##### Texto fornecido #####

30 Agosto 2023
Em sua origem etimológica, a palavra “violência” deriva do latim vis (força) e latus (particípio passado do verbo ferus, que significava carregar ou transportar). Portanto, seu significado literal é levar a força a algo ou alguém.
Em seu décimo livro publicado, que tem nada mais nada menos que 500 páginas, Alfredo González-Ruibal, doutor em Arqueologia e pesquisador do CSIC, faz um estudo pormenorizado sobre a história da violência humana, aquela que começou, em termos de um grupo contra outro, há mais de 6.000 anos, no mínimo.
Ruibal dedica boa parte de seu tempo profissional a indagar em sítios arqueológicos localizados nos lugares mais díspares. Brasil, Itália, Polônia, Sudão, Guiné Equatorial, Etiópia, Djibouti, Somalilândia e, claro, Espanha.
Em Tierra arrasada (Crítica, 2023), ele narra como a violência não foi habitual, com a mesma intensidade, em todas as regiões. Conta como a África subsaariana, por exemplo, “está associada ao pior, sendo que relativamente pacífica, com doses muito mais intensas de violência na Europa”. E, nesta entrevista, repassa alguns marcos da história, como o Holocausto e a “primeira guerra europeia”, ocorrida no século XIII a.C.
A entrevista é de Daniel Galvalizi, publicada por Naiz, 25-08-2023. A tradução é do Cepat.
Este livro é uma história sobre a violência humana? Escrevê-lo em um contexto de guerra na Europa influenciou algo em você?
A verdade é que não, o contexto de guerra é uma coincidência. O livro, em última instância, surgiu de uma aula que dei em um mestrado, sobre história militar, na Universidade de Santiago. Há muitos anos, dedico-me à arqueologia do conflito e a questão é que para esse curso fiz algumas leituras novas e, nessas leituras, descobri algumas histórias que me pareceram impactantes e que, ao final, acabaram no livro.
Não tanto pelas histórias em letras maiúsculas, mas pelas histórias humanas, pensei que daí poderia sair um livro bonito. É uma história da violência de longa duração, que até agora não havia sido contada. Jamais alguém havia contado algo que cubra toda a experiência humana. É um ensaio porque pretende ser mais do que um livro acadêmico, tem algumas teses por trás, algumas ideias sobre o que é o conflito, a guerra... É uma reflexão.

#####

*Tarefa 1*
Por favor, cite literalmente um trecho do texto sobre a história da violência: comece nas palavras "Ruibal dedica boa" e pare depois de "século XIII a.C.".
*Tarefa 2*
De acordo com o texto sobre a história da violência, de onde surgiu o livro de Alfredo González-Ruibal?

##### Dados em análise #####

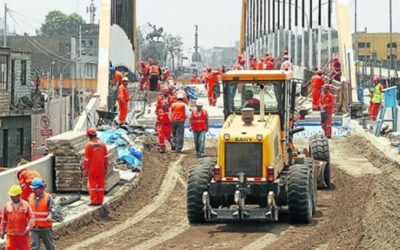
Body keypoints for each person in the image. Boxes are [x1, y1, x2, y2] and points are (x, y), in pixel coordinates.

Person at [1, 185, 34, 250]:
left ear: (19, 195)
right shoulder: (7, 205)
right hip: (11, 235)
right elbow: (4, 219)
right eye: (11, 196)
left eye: (13, 196)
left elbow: (31, 218)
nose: (11, 198)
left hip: (23, 234)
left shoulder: (25, 205)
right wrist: (2, 230)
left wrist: (29, 227)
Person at [83, 128, 109, 205]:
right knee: (100, 185)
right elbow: (106, 157)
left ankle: (94, 201)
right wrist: (106, 167)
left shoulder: (88, 146)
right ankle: (100, 201)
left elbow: (86, 159)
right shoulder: (103, 144)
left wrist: (85, 168)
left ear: (89, 136)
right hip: (101, 168)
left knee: (93, 185)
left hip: (92, 169)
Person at [29, 178, 55, 250]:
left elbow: (53, 209)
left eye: (35, 189)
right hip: (34, 227)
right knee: (34, 247)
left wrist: (50, 215)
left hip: (45, 227)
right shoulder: (30, 197)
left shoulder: (48, 197)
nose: (33, 191)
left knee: (49, 245)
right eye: (33, 189)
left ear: (41, 188)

#####

*Resposta esperada 1*
Ruibal dedica boa parte de seu tempo profissional a indagar em sítios arqueológicos localizados nos lugares mais díspares. Brasil, Itália, Polônia, Sudão, Guiné Equatorial, Etiópia, Djibouti, Somalilândia e, claro, Espanha.
Em Tierra arrasada (Crítica, 2023), ele narra como a violência não foi habitual, com a mesma intensidade, em todas as regiões. Conta como a África subsaariana, por exemplo, “está associada ao pior, sendo que relativamente pacífica, com doses muito mais intensas de violência na Europa”. E, nesta entrevista, repassa alguns marcos da história, como o Holocausto e a “primeira guerra europeia”, ocorrida no século XIII a.C.

*Resposta esperada 2*
De uma aula que ele deu em um mestrado sobre história militar, na Universidade de Santiago.